Convert every line of the listing below into a JSON array of strings, one string per line, leaving out blank lines.

+ + + +

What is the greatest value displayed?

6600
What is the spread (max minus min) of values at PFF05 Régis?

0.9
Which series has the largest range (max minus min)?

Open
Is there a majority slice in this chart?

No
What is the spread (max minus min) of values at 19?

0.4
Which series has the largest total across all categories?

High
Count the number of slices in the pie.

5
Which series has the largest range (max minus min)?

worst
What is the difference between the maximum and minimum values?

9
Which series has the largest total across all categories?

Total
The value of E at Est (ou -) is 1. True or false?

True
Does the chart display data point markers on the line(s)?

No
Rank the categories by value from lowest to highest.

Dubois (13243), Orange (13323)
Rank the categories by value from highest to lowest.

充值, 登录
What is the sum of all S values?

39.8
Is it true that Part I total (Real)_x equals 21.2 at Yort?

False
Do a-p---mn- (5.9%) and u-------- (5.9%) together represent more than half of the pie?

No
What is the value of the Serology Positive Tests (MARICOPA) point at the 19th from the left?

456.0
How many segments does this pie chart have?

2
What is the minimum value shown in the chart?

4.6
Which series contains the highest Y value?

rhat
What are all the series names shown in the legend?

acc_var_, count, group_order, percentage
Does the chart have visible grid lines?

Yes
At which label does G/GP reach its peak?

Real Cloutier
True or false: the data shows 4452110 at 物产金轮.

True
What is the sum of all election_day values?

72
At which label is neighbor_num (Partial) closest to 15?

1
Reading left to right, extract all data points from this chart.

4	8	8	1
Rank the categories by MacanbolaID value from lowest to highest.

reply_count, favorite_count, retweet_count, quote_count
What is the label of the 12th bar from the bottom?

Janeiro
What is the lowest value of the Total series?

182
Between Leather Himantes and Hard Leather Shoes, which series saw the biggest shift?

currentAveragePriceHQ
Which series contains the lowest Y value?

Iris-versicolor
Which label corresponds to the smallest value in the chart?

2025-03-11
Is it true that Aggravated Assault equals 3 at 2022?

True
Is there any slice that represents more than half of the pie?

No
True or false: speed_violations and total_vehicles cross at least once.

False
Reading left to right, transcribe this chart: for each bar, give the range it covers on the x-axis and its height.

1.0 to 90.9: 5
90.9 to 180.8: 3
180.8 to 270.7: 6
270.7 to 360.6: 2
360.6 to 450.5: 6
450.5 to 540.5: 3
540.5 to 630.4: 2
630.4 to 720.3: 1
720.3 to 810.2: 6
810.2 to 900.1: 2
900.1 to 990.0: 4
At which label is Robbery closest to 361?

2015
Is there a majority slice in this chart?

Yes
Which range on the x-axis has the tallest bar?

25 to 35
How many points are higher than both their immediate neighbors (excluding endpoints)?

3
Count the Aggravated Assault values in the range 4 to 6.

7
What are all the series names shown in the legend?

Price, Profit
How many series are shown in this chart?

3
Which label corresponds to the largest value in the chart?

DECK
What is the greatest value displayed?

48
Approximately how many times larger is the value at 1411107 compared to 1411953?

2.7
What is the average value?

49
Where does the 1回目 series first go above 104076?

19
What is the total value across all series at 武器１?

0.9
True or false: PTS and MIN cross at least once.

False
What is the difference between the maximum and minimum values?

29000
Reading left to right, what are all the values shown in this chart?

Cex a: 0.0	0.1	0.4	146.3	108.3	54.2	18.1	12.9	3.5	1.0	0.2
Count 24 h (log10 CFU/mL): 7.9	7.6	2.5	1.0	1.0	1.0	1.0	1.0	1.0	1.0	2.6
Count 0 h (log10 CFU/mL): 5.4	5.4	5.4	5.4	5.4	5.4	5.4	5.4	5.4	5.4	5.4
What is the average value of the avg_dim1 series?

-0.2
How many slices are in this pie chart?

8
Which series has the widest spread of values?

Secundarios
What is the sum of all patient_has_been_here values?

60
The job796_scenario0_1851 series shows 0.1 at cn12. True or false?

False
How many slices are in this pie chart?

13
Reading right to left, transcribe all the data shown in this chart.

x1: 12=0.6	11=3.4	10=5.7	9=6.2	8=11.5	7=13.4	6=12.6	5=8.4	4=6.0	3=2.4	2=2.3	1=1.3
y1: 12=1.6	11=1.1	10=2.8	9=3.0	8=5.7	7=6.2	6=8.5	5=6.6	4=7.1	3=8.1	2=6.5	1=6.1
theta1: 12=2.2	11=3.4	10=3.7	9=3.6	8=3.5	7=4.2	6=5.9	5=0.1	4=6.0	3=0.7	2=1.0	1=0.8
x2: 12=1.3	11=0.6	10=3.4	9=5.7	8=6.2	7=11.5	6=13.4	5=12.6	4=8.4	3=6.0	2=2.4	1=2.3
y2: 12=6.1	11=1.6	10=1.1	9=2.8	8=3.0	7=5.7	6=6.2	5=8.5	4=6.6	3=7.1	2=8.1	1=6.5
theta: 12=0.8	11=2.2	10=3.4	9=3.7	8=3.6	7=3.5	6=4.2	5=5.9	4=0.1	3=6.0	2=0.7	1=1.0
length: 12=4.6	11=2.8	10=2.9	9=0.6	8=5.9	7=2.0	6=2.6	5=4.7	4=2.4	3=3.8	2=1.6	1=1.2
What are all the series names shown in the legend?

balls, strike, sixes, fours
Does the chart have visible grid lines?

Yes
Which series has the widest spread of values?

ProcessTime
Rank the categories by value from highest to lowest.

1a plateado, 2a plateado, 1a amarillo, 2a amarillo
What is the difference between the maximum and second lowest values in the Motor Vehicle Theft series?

+ + + +

◆ **OUTPUT OF THE TASK**
[
  "What is the greatest value displayed?",
  "6600",
  "What is the spread (max minus min) of values at PFF05 Régis?",
  "0.9",
  "Which series has the largest range (max minus min)?",
  "Open",
  "Is there a majority slice in this chart?",
  "No",
  "What is the spread (max minus min) of values at 19?",
  "0.4",
  "Which series has the largest total across all categories?",
  "High",
  "Count the number of slices in the pie.",
  "5",
  "Which series has the largest range (max minus min)?",
  "worst",
  "What is the difference between the maximum and minimum values?",
  "9",
  "Which series has the largest total across all categories?",
  "Total",
  "The value of E at Est (ou -) is 1. True or false?",
  "True",
  "Does the chart display data point markers on the line(s)?",
  "No",
  "Rank the categories by value from lowest to highest.",
  "Dubois (13243), Orange (13323)",
  "Rank the categories by value from highest to lowest.",
  "充值, 登录",
  "What is the sum of all S values?",
  "39.8",
  "Is it true that Part I total (Real)_x equals 21.2 at Yort?",
  "False",
  "Do a-p---mn- (5.9%) and u-------- (5.9%) together represent more than half of the pie?",
  "No",
  "What is the value of the Serology Positive Tests (MARICOPA) point at the 19th from the left?",
  "456.0",
  "How many segments does this pie chart have?",
  "2",
  "What is the minimum value shown in the chart?",
  "4.6",
  "Which series contains the highest Y value?",
  "rhat",
  "What are all the series names shown in the legend?",
  "acc_var_, count, group_order, percentage",
  "Does the chart have visible grid lines?",
  "Yes",
  "At which label does G/GP reach its peak?",
  "Real Cloutier",
  "True or false: the data shows 4452110 at 物产金轮.",
  "True",
  "What is the sum of all election_day values?",
  "72",
  "At which label is neighbor_num (Partial) closest to 15?",
  "1",
  "Reading left to right, extract all data points from this chart.",
  "4\t8\t8\t1",
  "Rank the categories by MacanbolaID value from lowest to highest.",
  "reply_count, favorite_count, retweet_count, quote_count",
  "What is the label of the 12th bar from the bottom?",
  "Janeiro",
  "What is the lowest value of the Total series?",
  "182",
  "Between Leather Himantes and Hard Leather Shoes, which series saw the biggest shift?",
  "currentAveragePriceHQ",
  "Which series contains the lowest Y value?",
  "Iris-versicolor",
  "Which label corresponds to the smallest value in the chart?",
  "2025-03-11",
  "Is it true that Aggravated Assault equals 3 at 2022?",
  "True",
  "Is there any slice that represents more than half of the pie?",
  "No",
  "True or false: speed_violations and total_vehicles cross at least once.",
  "False",
  "Reading left to right, transcribe this chart: for each bar, give the range it covers on the x-axis and its height.",
  "1.0 to 90.9: 5",
  "90.9 to 180.8: 3",
  "180.8 to 270.7: 6",
  "270.7 to 360.6: 2",
  "360.6 to 450.5: 6",
  "450.5 to 540.5: 3",
  "540.5 to 630.4: 2",
  "630.4 to 720.3: 1",
  "720.3 to 810.2: 6",
  "810.2 to 900.1: 2",
  "900.1 to 990.0: 4",
  "At which label is Robbery closest to 361?",
  "2015",
  "Is there a majority slice in this chart?",
  "Yes",
  "Which range on the x-axis has the tallest bar?",
  "25 to 35",
  "How many points are higher than both their immediate neighbors (excluding endpoints)?",
  "3",
  "Count the Aggravated Assault values in the range 4 to 6.",
  "7",
  "What are all the series names shown in the legend?",
  "Price, Profit",
  "How many series are shown in this chart?",
  "3",
  "Which label corresponds to the largest value in the chart?",
  "DECK",
  "What is the greatest value displayed?",
  "48",
  "Approximately how many times larger is the value at 1411107 compared to 1411953?",
  "2.7",
  "What is the average value?",
  "49",
  "Where does the 1回目 series first go above 104076?",
  "19",
  "What is the total value across all series at 武器１?",
  "0.9",
  "True or false: PTS and MIN cross at least once.",
  "False",
  "What is the difference between the maximum and minimum values?",
  "29000",
  "Reading left to right, what are all the values shown in this chart?",
  "Cex a: 0.0\t0.1\t0.4\t146.3\t108.3\t54.2\t18.1\t12.9\t3.5\t1.0\t0.2",
  "Count 24 h (log10 CFU/mL): 7.9\t7.6\t2.5\t1.0\t1.0\t1.0\t1.0\t1.0\t1.0\t1.0\t2.6",
  "Count 0 h (log10 CFU/mL): 5.4\t5.4\t5.4\t5.4\t5.4\t5.4\t5.4\t5.4\t5.4\t5.4\t5.4",
  "What is the average value of the avg_dim1 series?",
  "-0.2",
  "How many slices are in this pie chart?",
  "8",
  "Which series has the widest spread of values?",
  "Secundarios",
  "What is the sum of all patient_has_been_here values?",
  "60",
  "The job796_scenario0_1851 series shows 0.1 at cn12. True or false?",
  "False",
  "How many slices are in this pie chart?",
  "13",
  "Reading right to left, transcribe all the data shown in this chart.",
  "x1: 12=0.6\t11=3.4\t10=5.7\t9=6.2\t8=11.5\t7=13.4\t6=12.6\t5=8.4\t4=6.0\t3=2.4\t2=2.3\t1=1.3",
  "y1: 12=1.6\t11=1.1\t10=2.8\t9=3.0\t8=5.7\t7=6.2\t6=8.5\t5=6.6\t4=7.1\t3=8.1\t2=6.5\t1=6.1",
  "theta1: 12=2.2\t11=3.4\t10=3.7\t9=3.6\t8=3.5\t7=4.2\t6=5.9\t5=0.1\t4=6.0\t3=0.7\t2=1.0\t1=0.8",
  "x2: 12=1.3\t11=0.6\t10=3.4\t9=5.7\t8=6.2\t7=11.5\t6=13.4\t5=12.6\t4=8.4\t3=6.0\t2=2.4\t1=2.3",
  "y2: 12=6.1\t11=1.6\t10=1.1\t9=2.8\t8=3.0\t7=5.7\t6=6.2\t5=8.5\t4=6.6\t3=7.1\t2=8.1\t1=6.5",
  "theta: 12=0.8\t11=2.2\t10=3.4\t9=3.7\t8=3.6\t7=3.5\t6=4.2\t5=5.9\t4=0.1\t3=6.0\t2=0.7\t1=1.0",
  "length: 12=4.6\t11=2.8\t10=2.9\t9=0.6\t8=5.9\t7=2.0\t6=2.6\t5=4.7\t4=2.4\t3=3.8\t2=1.6\t1=1.2",
  "What are all the series names shown in the legend?",
  "balls, strike, sixes, fours",
  "Does the chart have visible grid lines?",
  "Yes",
  "Which series has the widest spread of values?",
  "ProcessTime",
  "Rank the categories by value from highest to lowest.",
  "1a plateado, 2a plateado, 1a amarillo, 2a amarillo",
  "What is the difference between the maximum and second lowest values in the Motor Vehicle Theft series?"
]